B Health Outcomes International, PO Box 2065, Glynde Plaza LPO, Glynde, SA 5070, Australia.
C Central Adelaide Local Health Network, Adelaide, SA 5000, Australia.
D Corresponding author. Email: firstname.lastname@example.org
Australian Health Review - https://doi.org/10.1071/AH17007
Submitted: 22 January 2017 Accepted: 1 May 2017 Published online: 22 June 2017
Objective The aim of the paper was to describe a suite of capacity management principles that have been applied in the mental health setting that resulted in a significant reduction in time spent in two emergency departments (ED) and improved throughput.
Methods The project consisted of a multifocal change approach over three phases that included: (1) the implementation of a suite of fundamental capacity management activities led by the service and clinical director; (2) a targeted Winter Demand Plan supported by McKinsey and Co.; and (3) a sustainability of change phase. Descriptive statistics was used to analyse the performance data that was collected through-out the project.
Results This capacity management project has resulted in sustained patient flow improvement. There was a reduction in the average length of stay (LOS) in the ED for consumers with mental health presentations to the ED. At the commencement of the project, in July 2014, the average LOS was 20.5 h compared with 8.5 h in December 2015 post the sustainability phase. In July 2014, the percentage of consumers staying longer than 24 h was 26% (n = 112); in November and December 2015, this had reduced to 6% and 7 5% respectively (less than one consumer per day).

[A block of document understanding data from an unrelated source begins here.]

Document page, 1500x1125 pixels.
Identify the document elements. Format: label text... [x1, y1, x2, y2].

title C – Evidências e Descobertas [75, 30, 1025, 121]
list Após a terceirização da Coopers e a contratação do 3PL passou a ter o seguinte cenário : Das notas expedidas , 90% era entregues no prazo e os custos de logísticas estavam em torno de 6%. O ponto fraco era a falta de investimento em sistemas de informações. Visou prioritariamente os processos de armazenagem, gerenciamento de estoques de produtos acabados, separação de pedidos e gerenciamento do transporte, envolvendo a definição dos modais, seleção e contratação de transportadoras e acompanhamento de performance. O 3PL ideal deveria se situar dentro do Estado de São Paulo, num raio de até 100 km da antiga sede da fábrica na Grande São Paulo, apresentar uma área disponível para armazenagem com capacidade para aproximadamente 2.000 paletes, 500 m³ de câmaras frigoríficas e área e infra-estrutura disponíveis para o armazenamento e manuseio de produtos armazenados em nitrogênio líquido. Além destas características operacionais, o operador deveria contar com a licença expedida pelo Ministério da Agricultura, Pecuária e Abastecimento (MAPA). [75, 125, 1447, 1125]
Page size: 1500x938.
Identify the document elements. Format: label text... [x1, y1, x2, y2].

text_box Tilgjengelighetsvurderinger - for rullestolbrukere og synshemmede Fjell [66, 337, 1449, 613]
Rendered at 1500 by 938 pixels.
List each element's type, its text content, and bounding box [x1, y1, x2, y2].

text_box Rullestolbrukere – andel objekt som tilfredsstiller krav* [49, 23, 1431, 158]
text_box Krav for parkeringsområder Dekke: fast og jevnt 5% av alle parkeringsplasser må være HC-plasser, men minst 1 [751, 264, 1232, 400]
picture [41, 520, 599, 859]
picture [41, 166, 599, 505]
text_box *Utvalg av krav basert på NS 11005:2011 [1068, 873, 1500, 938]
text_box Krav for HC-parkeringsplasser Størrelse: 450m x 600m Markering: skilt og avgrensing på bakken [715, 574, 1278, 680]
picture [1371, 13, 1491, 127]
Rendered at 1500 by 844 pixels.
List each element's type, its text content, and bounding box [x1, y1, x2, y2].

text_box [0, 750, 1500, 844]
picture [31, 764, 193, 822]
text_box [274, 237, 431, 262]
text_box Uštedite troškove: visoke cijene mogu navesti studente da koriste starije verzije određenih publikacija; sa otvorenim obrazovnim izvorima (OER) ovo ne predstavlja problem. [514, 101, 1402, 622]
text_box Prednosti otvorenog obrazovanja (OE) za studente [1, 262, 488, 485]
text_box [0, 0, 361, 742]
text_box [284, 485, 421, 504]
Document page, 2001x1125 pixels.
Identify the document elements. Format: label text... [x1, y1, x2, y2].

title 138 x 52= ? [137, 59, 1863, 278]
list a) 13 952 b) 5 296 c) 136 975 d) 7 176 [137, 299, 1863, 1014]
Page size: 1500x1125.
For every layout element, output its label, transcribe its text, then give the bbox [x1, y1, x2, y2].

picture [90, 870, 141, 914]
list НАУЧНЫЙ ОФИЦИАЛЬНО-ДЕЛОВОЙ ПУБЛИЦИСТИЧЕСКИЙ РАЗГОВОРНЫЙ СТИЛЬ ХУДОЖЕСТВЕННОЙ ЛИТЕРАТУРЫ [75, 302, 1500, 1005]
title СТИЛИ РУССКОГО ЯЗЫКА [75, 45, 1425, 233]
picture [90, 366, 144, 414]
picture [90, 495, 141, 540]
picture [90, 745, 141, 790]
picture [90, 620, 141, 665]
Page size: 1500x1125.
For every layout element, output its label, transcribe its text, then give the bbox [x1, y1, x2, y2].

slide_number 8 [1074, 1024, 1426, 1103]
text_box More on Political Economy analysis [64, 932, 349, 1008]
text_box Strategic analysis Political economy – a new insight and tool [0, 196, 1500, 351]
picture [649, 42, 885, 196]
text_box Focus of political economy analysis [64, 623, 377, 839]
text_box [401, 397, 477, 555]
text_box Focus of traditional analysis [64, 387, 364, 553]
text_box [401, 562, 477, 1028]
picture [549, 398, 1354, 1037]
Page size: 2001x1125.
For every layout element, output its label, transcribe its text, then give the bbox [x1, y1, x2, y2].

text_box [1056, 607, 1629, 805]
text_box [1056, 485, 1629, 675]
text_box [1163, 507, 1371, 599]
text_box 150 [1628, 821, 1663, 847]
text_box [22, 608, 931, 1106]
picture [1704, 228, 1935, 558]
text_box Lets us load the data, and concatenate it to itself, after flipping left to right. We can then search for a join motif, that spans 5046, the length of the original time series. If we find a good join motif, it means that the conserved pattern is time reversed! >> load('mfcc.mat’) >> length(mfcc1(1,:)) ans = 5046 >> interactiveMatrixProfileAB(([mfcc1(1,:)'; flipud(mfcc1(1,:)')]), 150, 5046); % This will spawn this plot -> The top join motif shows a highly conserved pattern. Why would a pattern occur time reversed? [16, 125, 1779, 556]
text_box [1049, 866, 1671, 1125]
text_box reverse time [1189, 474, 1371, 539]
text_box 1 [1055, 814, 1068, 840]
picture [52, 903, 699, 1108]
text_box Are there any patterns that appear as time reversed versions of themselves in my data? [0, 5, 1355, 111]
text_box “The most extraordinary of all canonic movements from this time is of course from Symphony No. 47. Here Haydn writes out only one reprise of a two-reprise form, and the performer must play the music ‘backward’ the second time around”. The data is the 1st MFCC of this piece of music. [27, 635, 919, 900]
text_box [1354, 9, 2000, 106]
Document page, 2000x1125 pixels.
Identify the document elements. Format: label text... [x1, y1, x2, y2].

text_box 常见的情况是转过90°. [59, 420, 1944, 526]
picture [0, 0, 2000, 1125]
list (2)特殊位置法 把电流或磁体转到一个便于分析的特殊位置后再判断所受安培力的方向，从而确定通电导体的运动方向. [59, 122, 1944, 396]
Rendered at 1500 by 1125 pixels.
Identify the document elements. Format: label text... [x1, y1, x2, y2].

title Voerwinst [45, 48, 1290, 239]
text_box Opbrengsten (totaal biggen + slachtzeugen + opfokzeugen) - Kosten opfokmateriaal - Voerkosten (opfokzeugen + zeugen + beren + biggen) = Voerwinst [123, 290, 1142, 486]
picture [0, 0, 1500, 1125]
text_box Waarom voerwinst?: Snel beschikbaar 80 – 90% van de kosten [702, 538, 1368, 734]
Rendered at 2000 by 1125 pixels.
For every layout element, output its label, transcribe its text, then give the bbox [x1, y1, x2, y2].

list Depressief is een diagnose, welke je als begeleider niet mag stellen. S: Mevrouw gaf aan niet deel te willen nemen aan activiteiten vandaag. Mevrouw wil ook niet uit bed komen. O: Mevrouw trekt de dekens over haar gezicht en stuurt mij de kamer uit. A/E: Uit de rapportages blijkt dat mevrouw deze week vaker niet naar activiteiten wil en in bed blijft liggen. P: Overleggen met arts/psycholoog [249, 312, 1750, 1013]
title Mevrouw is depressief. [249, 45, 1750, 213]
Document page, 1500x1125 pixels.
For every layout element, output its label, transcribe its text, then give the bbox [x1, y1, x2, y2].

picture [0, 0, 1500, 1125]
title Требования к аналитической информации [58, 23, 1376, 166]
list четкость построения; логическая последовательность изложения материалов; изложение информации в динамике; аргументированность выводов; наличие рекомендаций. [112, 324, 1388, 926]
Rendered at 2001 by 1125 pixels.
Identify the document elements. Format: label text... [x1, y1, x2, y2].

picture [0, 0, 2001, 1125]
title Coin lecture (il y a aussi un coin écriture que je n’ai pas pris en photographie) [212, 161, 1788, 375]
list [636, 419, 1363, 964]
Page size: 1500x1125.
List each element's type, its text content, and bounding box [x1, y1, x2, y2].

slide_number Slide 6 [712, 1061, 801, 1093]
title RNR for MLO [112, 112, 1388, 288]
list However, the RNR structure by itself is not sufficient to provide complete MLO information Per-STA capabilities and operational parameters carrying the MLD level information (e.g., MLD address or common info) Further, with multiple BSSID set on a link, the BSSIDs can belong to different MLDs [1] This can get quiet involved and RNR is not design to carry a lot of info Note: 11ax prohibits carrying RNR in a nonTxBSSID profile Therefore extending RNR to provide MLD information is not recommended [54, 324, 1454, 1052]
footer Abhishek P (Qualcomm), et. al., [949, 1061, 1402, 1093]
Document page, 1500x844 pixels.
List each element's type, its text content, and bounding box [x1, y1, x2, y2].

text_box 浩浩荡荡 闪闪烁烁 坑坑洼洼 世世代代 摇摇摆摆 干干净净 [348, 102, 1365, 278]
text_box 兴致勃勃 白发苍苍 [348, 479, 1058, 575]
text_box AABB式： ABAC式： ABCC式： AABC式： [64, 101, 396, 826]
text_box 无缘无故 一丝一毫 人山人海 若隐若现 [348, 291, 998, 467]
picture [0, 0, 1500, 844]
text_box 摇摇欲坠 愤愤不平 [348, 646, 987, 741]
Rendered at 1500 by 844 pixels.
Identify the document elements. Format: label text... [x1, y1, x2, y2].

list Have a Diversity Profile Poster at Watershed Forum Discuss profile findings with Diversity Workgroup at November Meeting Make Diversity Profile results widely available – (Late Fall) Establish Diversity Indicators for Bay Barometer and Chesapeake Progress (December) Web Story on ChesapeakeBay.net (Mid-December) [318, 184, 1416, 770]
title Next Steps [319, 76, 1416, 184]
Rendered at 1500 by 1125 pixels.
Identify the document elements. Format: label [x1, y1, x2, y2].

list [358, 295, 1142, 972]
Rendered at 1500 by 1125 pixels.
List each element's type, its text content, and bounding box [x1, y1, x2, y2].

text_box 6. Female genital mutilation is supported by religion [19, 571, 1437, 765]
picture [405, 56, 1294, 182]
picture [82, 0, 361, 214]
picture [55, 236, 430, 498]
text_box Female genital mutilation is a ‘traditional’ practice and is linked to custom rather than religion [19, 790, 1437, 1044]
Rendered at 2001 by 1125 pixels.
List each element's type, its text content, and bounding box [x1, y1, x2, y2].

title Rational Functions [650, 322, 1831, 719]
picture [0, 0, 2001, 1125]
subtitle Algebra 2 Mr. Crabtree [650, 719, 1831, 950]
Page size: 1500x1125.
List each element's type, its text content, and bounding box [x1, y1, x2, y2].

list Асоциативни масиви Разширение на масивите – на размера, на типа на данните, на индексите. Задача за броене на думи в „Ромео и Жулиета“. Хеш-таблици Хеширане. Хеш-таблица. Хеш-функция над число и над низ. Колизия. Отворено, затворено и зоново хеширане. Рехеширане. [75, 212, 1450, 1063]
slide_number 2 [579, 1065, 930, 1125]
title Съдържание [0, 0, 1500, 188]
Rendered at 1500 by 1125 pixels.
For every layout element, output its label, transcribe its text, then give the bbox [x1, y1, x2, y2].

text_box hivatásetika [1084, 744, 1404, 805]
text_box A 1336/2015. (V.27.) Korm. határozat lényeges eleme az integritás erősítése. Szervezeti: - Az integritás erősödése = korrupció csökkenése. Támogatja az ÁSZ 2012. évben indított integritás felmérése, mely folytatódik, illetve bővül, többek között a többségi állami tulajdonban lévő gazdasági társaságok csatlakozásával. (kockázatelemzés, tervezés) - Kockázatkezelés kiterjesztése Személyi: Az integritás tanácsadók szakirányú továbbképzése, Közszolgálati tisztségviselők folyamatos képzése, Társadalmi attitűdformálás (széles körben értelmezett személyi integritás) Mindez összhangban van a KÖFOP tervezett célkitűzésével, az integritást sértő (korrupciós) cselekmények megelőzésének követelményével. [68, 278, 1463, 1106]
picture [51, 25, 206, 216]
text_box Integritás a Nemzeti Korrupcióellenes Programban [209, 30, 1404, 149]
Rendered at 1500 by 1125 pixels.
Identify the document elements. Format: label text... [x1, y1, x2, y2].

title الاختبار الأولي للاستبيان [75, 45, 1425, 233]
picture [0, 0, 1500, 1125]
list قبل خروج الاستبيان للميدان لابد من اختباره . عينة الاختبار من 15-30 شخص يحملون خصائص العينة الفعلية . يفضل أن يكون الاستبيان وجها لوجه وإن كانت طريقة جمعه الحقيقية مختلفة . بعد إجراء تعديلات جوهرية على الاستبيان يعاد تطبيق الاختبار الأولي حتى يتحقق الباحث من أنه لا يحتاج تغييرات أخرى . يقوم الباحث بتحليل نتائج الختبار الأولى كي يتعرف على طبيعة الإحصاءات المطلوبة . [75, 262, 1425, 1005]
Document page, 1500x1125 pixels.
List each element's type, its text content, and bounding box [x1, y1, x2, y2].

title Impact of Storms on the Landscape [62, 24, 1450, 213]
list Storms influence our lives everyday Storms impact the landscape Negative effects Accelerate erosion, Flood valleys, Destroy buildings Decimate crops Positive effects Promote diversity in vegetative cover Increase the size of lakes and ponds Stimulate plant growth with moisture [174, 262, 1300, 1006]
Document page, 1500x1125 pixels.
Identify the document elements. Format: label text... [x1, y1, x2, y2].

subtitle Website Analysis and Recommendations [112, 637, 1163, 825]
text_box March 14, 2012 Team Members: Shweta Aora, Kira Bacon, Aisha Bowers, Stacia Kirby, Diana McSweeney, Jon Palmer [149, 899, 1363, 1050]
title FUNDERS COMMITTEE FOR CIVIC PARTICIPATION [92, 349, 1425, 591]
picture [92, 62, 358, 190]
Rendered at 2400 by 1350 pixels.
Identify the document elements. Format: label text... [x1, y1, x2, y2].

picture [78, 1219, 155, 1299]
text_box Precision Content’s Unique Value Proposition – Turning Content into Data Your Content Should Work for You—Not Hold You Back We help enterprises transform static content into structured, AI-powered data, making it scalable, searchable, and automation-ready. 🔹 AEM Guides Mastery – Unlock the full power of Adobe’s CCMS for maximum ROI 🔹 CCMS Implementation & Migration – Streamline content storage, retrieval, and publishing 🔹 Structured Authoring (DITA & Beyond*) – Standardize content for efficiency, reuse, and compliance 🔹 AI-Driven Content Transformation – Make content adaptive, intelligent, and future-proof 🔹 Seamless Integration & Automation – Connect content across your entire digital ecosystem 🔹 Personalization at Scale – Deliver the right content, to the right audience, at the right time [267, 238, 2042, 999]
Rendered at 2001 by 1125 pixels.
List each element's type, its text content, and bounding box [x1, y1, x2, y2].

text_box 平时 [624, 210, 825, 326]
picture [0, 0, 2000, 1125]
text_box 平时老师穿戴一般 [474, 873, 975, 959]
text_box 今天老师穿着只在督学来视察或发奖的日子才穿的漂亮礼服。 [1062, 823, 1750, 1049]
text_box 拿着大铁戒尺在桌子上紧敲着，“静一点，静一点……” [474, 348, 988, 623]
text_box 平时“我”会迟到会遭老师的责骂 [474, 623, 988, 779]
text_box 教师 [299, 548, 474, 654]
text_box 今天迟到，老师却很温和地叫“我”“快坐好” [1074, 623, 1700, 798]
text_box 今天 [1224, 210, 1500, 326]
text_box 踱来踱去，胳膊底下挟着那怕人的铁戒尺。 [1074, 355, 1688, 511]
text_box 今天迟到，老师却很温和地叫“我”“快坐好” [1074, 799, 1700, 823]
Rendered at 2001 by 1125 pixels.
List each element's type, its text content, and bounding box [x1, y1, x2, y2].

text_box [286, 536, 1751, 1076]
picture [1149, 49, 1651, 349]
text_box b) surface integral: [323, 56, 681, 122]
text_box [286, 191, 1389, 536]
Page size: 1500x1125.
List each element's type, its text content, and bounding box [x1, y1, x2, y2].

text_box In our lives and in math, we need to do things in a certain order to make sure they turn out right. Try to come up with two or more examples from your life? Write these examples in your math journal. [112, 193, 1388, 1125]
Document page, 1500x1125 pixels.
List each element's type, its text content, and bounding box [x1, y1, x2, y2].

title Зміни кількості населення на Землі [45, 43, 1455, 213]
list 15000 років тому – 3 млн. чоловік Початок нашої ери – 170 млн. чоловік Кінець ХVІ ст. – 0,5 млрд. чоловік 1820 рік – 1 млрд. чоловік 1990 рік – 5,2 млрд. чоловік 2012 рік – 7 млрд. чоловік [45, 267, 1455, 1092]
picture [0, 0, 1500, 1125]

Conclusion Improving patient flow is multifactorial. Increased attendances in public EDs by people with mental health problems and the lengthening boarding in the ED affect the overall ED throughput. Key strategies to improve mental health consumer flow need to focus on engagement, leadership, embedding fundamentals, managing and target setting.
What is known about the topic? Improving patient flow in the acute sector is an emerging topic in the health literature in response to increasing pressures of access block in EDs.
What does this paper add? This paper describes the application of a suite of patient flow improvement principles that were applied in the mental health setting that significantly reduced the waiting time for consumers in two EDs.
What are the implications for practitioners? No single improvement will reduce access block in the ED for mental health consumers. Reductions in waiting times require a concerted, multifocal approach across all components of the acute mental health journey.